Через неделю после переезда в Елань утром я сидел у открытого настежь окна и смотрел на маму и папку, работавших во дворе. Папка рубил дрова. Мама стирала. Она продолжительно и вяло шоркала одно и то же место выцветшей папкиной рубашки. Мамины брови были сдвинуты к переносице, бледные губы сжаты, – она ужасно сердита. Я два дня назад случайно увидел, как папка, покачиваясь, крадучись уходил от нашей соседки тети Клавы. Из ее дома слышались хмельные веселые голоса. Маме он сказал, что выпил на работе с товарищами. Нехорошие чувства зашевелились в моем сердце; было обидно за маму. Папка не раз пытался помириться, но безуспешно.
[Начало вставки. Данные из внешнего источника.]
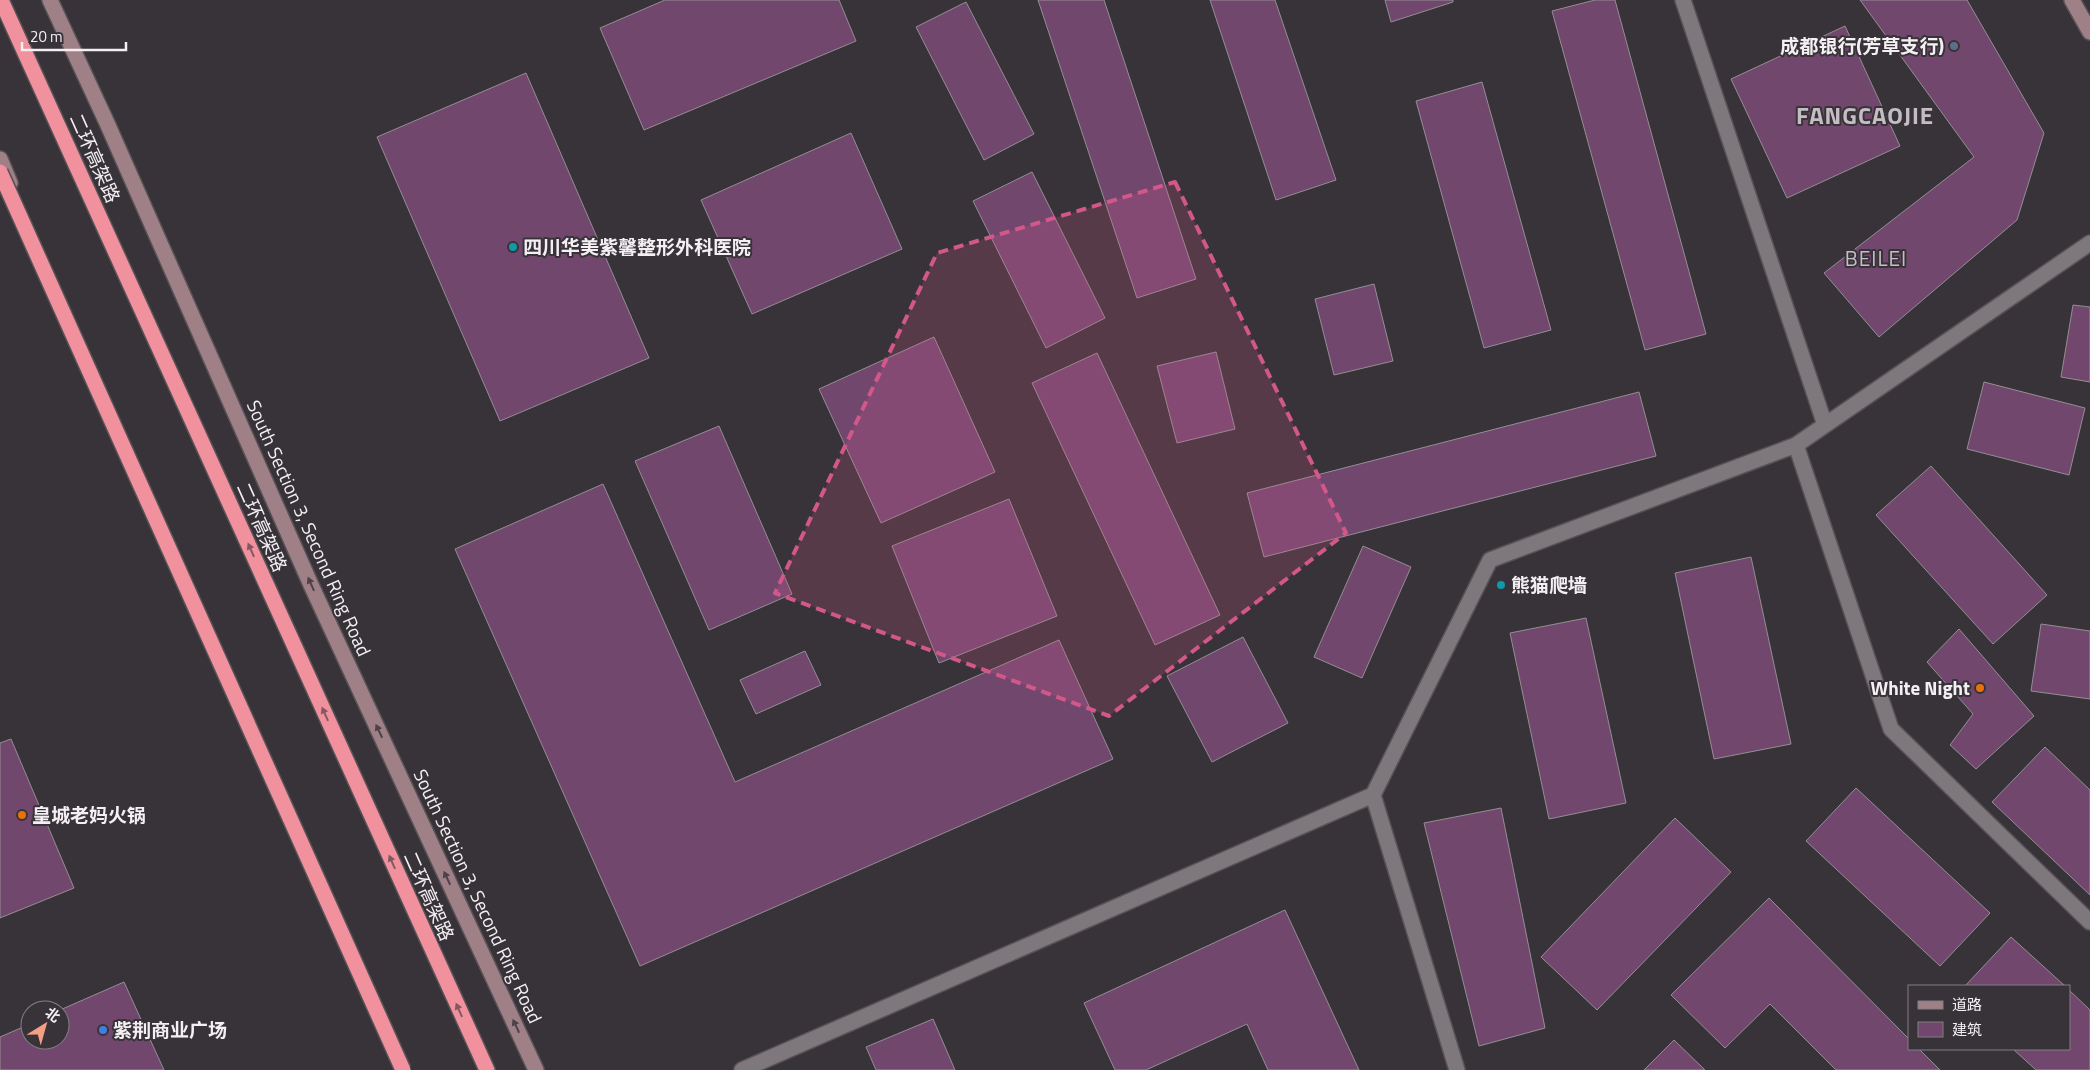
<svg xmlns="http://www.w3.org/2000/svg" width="2090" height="1070" viewBox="0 0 2090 1070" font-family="'Titillium Web','Noto Sans SC',sans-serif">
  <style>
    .building { fill: #71476e; stroke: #948e94 }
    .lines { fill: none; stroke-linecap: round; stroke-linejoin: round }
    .street-casing { stroke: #575256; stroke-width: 18 }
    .secondary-casing { stroke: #575256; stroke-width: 18 }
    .highway-casing { stroke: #575256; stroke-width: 18 }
    .street { stroke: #7e787d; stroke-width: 15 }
    .secondary { stroke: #a08087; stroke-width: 15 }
    .highway { stroke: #f0919d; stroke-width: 15 }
    .highway-bridge-casing { stroke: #575256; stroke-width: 18; stroke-linecap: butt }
    .highway-bridge { stroke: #f0919d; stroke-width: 15 }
    .oneway { fill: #825960 }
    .oneway2 { fill: #4d4248 }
    .marked { fill: #d15889; fill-opacity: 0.2; stroke: #d15889; stroke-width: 4; stroke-dasharray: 10 6; stroke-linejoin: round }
    .service-dot { fill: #5c6f8a; stroke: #383338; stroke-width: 2 }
    .culture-dot { fill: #0f9aa8; stroke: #383338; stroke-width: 2 }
    .food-dot { fill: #e8710a; stroke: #383338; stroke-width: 2 }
    .shop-dot { fill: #3f7fe0; stroke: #383338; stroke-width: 2 }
    .labels { text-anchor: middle; stroke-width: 4; stroke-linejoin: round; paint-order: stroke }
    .poi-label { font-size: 19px; font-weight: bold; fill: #f3eff3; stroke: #383338; text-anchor: start }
    .street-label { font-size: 19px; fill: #f3eff3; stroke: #383338 }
    .quarter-label { font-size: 21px; letter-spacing: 1px; fill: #c4bec4; stroke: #383338 }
    .district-label { font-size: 24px; font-weight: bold; letter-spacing: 1px; fill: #c4bec4; stroke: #383338 }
  </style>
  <rect width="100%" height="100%" fill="#383338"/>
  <path class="building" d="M 665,0 L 839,0 L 856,41 L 644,130 L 600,28 Z
    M 1038,0 L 1104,0 L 1196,279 L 1137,298 Z
    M 1210,0 L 1275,0 L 1336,180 L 1276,200 Z
    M 1385,0 L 1453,0 L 1453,2 L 1391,22 Z
    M 1595,0 L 1615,0 L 1706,334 L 1645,350 L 1552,11 Z
    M 1860,0 L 1967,0 L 2044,133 L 2017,220 L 1879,337 L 1824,273 L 1974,157 Z
    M 966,2 L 1034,134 L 984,160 L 916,27 Z
    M 1845,26 L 1900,146 L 1787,198 L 1731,79 Z
    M 526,73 L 649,358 L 500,421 L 377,137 Z
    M 1482,82 L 1551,330 L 1484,348 L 1416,101 Z
    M 851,133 L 902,249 L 752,314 L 701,200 Z
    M 1032,172 L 1105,318 L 1046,348 L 973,201 Z
    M 1374,284 L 1393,361 L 1334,375 L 1315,299 Z
    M 2073,305 L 2090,307 L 2090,382 L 2061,377 Z
    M 934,337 L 995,472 L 881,523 L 819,389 Z
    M 1216,352 L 1235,429 L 1177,443 L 1157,366 Z
    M 1097,353 L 1220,615 L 1155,645 L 1032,383 Z
    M 1984,382 L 2085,408 L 2069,475 L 1967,449 Z
    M 1639,392 L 1656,456 L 1264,557 L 1247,493 Z
    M 719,426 L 792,594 L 709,630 L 635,461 Z
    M 1931,466 L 2047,595 L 1993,644 L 1876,515 Z
    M 603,484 L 735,782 L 1059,640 L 1113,759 L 640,966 L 455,549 Z
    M 1009,499 L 1057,616 L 939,663 L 892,546 Z
    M 1363,546 L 1411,567 L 1362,678 L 1314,657 Z
    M 1751,557 L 1791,744 L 1714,759 L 1675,573 Z
    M 1586,618 L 1626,803 L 1549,819 L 1510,633 Z
    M 2041,624 L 2090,631 L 2090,699 L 2031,691 Z
    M 1959,629 L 2034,716 L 1976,769 L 1950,745 L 1973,714 L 1927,662 Z
    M 1243,637 L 1288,723 L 1212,762 L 1167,676 Z
    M 805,651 L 821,685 L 756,714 L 740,680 Z
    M 11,739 L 74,888 L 0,918 L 0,743 Z
    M 2045,747 L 2090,790 L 2090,895 L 1992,802 Z
    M 1856,788 L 1990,913 L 1940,966 L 1806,841 Z
    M 1501,808 L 1545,1028 L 1479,1046 L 1424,823 Z
    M 1675,818 L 1731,872 L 1597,1010 L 1541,957 Z
    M 1769,898 L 1909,1039 L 1909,1049 L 1919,1049 L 1940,1070 L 1836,1070 L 1770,1004 L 1725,1048 L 1671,995 Z
    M 1285,910 L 1359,1070 L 1268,1070 L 1247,1024 L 1146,1070 L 1115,1070 L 1084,1003 Z
    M 2011,937 L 2065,986 L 1965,986 Z
    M 124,982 L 164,1070 L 0,1070 L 0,1037 L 30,1024 L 30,1040 L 60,1040 L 60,1010 Z
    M 2069,990 L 2090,1010 L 2090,1070 L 2036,1070 L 2013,1049 L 2069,1049 Z
    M 933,1019 L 955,1070 L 876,1070 L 866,1047 Z
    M 1674,1040 L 1705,1070 L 1644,1070 Z"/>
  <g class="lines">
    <defs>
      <path id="street" d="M 1683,0 L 1825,425
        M 1796,445 L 1891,729 L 2090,922
        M 1373,795 L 1457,1070
        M 742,1070 L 1373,795 L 1490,560 L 1796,445 L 2090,243"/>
      <path id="secondary" d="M 50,0 L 107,123 L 311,585 L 536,1070
        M 2072,0 L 2090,32
        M 0,159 L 10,183"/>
      <path id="highway" d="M 1,0 L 487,1070"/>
    </defs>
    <use href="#street" class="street-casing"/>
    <use href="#secondary" class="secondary-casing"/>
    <use href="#highway" class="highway-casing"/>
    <use href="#street" class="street"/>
    <use href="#secondary" class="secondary"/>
    <use href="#highway" class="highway"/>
    <defs>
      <path id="highway-bridge" d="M 0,172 L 403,1070"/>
    </defs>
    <use href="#highway-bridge" class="highway-bridge-casing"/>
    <use href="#highway-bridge" class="highway-bridge"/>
  </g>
  <defs><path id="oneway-solid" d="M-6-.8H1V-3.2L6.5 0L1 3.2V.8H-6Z" transform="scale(1.25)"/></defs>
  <g class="oneway">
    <use href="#oneway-solid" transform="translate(251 550) rotate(-114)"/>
    <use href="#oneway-solid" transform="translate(325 714) rotate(-114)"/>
    <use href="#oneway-solid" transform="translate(392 862) rotate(-114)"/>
    <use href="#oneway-solid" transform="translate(459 1010) rotate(-114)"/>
  </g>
  <g class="oneway2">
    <use href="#oneway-solid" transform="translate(311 584) rotate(-114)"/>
    <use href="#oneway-solid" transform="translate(379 731) rotate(-115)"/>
    <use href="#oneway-solid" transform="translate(447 878) rotate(-115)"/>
    <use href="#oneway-solid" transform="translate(516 1026) rotate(-115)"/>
  </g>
  <path class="marked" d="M 1175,182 L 1346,533 L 1109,716 L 775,593 L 937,253 Z"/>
  <circle class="service-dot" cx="1954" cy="46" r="5"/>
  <g class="culture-dot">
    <circle cx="513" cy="247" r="5"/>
    <circle cx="1501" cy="585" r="5"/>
  </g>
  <g class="food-dot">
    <circle cx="1980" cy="688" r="5"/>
    <circle cx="22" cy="815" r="5"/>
  </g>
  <circle class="shop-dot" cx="103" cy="1030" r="5"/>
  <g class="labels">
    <g class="poi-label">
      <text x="1944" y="53" text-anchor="end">成都银行(芳草支行)</text>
      <text x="523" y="254">四川华美紫馨整形外科医院</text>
      <text x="1511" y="592">熊猫爬墙</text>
      <text x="1970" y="695" text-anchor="end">White Night</text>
      <text x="32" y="822">皇城老妈火锅</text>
      <text x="113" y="1037">紫荆商业广场</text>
    </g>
    <g class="street-label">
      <text transform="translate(95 158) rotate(66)" y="7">二环高架路</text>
      <text transform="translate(262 527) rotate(66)" y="7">二环高架路</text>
      <text transform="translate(309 528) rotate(66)" y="7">South Section 3, Second Ring Road</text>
      <text transform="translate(429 896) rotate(66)" y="7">二环高架路</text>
      <text transform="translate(478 896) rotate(65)" y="7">South Section 3, Second Ring Road</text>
    </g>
    <g class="quarter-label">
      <text x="1876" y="266">BEILEI</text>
    </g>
    <g class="district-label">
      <text x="1865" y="124">FANGCAOJIE</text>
    </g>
  </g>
  <rect x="1908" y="985" width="162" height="65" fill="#383338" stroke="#837e83"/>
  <rect x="1918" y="1001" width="25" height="8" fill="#a08087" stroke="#837e83"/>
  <text x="1952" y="1010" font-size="15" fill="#f3eff3">道路</text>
  <rect x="1918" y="1022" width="25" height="15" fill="#71476e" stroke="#837e83"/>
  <text x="1952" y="1035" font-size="15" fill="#f3eff3">建筑</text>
  <g transform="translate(45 1025) rotate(37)"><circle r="24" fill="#383338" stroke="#837e83"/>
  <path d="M0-4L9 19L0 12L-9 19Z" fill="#f39f83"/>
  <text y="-8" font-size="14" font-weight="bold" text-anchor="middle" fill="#f3eff3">北</text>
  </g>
  <path d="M22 42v8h104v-8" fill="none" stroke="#f3eff3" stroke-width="2.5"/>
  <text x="30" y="42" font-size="15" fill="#f3eff3" stroke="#383338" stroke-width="4" paint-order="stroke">20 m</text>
</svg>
Когда примирение было уже, казалось, близко, он, рассердившись на что-то, стал холоден к маме и безразличен к примирению.

"Почему, почему они такие? – размышлял я. – Им разве не хочется жить дружно? Так ведь лучше и веселее. Взяли бы и протянули друг дружке руки. Я вчера подрался с Арапом, а через час мы уже во всю играли вместе в "цепи, цепи кованы" и смеялись, что у обоих на одном и том же месте царапины. Почему взрослые не могут так?"

На листе бумаги я нарисовал семь овалов. Первый самый большой, следующие меньше и меньше. К первому подрисовал голову, усы, руки, топор, ноги, а возле них – собаку с толстым хвостом, – папка с Байкалом. Мусоля карандаш и морщась от старания, нарисовал маму. Следом сестер и брата, – вся наша семья. Под рисунками написал: Папка, Мама, Люба, Лена, Сережа, Настя, Сашок. "Что-то у Любы уши вышли маленькие, как у кошки, и шея тонкая. А у Насти нос длинный, как у бабы-яги". Стиральной резинки у меня не оказалось.

Уши и шею я так исправил, но что же делать с носом без резинки? Решил оставить, как есть. Однако, изъев карандаш, понял, что злополучный нос не оставлю таким. Сбегал за резинкой к Синевским.

– Мам, смотри: я нарисовал. Вот – ты! – Я улыбался, ожидая похвалу.

– Опять у тебя нос грязный. А почему на коленке дыра? – Она сырой тряпкой вытерла мой нос – мне стало больно. Я едва не заплакал.

– Смотри, ты с Байкалом, – невольно непочтительным голосом – что меня смутило – сказал я папке.

– А, ну-ну, добро, добро. Похож, – мельком, невнимательно взглянув на рисунок, сказал он. Размахнувшись топором, выдохнул: – Уйди-ка!

На моих глазах выступили слезы. Я крутил – и открутил – пуговицу на рубашке. "Они поругались, а я как виноватый. Вот было бы мне не восемь лет, а восемнадцать, я им все сказал бы!" И от переполнившей мою душу обиды я оттолкнул от себя кота Наполеона, который начал было тереться о мою ногу. Наполеон посмотрел на меня взглядом, выражавшим – "Это как же, молодой человек, понимать вас прикажете? Я всю жизнь честно служу вашей семье, ловлю мышей, а вы так меня благодарите? Ну, спасибочки!"